The second important consideration in determining which markets to day trade is volatility. Not all traders think of volatility in the same operational way as I do. For the purposes of this discussion, I consider volatility to mean "large trading range" on any given day. Preferably, the market you are considering for day trading should have, at the very minimum, a recent history of fairly large trading ranges. Given that dollar values for different markets are based on contract specifications and tick value, the best way to determine volatility's to convert the daily trading range into dollars, rather than to make comparisons based on points.

Here are a few examples that will illustrate my point about volatility very clearly. First, let's consider the example of Eurodollar futures. Assume that the market trades in a range of 20 points in 1 day. In this example, a range of 20 points in 1 day multiplied by 25 dollars per point equals $500. Deducting the cost of commissions, assuming slippage on entry and exit, the bottom-line or net profit, assuming one could capture most of the daily trading range, might only be 15 ticks. The end result would be a net profit of only $375. Given that Eurodollar futures' trading range is considerably less than 20 points, you can see that it is unfeasible to day trade the Eurodollar futures market unless you are a floor broker.

On the other hand, consider the case of Treasury bond futures. The average daily trading range in this market is frequently 25 ticks. At approximately $32 per tick, a 25-tick daily trading range is approximately $900. This is a very respectable trading range for day traders and is certainly much more palatable and workable than the $375 trading range given in the Eurodollar example above.
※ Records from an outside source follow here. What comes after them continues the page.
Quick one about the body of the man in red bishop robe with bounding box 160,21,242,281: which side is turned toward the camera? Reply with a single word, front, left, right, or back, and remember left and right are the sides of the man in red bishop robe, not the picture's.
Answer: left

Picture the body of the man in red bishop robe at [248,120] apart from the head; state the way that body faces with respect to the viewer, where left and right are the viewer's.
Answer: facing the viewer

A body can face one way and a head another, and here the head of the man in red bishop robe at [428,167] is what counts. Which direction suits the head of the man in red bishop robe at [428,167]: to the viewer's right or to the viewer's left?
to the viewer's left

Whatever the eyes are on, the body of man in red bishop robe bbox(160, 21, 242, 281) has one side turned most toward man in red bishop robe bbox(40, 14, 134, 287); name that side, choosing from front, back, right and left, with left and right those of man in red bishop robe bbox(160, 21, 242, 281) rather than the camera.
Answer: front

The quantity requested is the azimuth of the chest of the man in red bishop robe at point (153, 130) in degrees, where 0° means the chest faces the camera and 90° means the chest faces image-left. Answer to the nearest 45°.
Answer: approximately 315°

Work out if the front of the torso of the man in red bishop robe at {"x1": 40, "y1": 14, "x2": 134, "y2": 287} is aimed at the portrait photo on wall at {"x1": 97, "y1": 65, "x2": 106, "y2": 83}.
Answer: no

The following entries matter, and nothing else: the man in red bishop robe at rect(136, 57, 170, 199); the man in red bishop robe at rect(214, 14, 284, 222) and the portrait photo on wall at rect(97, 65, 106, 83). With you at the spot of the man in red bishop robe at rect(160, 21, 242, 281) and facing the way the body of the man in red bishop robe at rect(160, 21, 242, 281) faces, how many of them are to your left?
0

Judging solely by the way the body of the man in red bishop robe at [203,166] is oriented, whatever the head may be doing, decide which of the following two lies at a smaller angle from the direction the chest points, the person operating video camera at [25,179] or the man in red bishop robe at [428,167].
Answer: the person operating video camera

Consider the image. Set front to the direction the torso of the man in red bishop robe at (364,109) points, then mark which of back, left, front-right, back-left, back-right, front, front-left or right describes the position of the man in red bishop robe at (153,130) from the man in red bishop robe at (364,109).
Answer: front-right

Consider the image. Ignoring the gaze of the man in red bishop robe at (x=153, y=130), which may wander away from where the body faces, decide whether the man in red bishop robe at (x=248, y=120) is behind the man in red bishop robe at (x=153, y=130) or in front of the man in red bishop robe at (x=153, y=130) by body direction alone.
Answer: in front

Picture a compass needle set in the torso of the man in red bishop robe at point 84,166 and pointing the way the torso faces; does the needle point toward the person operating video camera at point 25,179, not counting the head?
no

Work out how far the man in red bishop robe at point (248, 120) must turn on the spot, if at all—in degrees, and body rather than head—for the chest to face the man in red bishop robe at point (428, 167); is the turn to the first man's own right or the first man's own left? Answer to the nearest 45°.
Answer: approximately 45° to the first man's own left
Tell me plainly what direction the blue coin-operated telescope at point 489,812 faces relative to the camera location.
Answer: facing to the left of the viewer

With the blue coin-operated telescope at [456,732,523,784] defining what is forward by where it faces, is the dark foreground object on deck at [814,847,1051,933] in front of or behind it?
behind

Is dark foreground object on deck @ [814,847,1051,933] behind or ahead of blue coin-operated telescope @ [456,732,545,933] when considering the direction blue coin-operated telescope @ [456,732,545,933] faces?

The quintessence of all day-trading markets at the time this book is being written is, of course, the S&P 500. Rarely a day goes by without S&P trading in a range of less than 600 points. This represents a sizable dollar amount. Clearly the S&P 500 futures market is the preeminent day traders market. The good news is that S&P 500 futures are not only volatile but also show large trading volume each day. It is this combination that makes the S&P 500 market ideal for day traders.

The Double-Edged Sword

As you can clearly see, the ideal market for day traders is the market that has both range and volatility. Both elements must be present in sufficient degree in order to make day trading viable as well as potentially profitable. The successful day trader, however, must always bear in mind that volatility and trading volume constitute a double-edged sword. While they help create day-trading opportunities, they are also responsible for the wide trading swings that frequently cause day traders to take losses. Volatile markets "giveth and taketh away." Just as a volatile market will help the day trader by presenting opportunities, volatility will also create price swings that have the potential to cause losses by hitting your stop losses.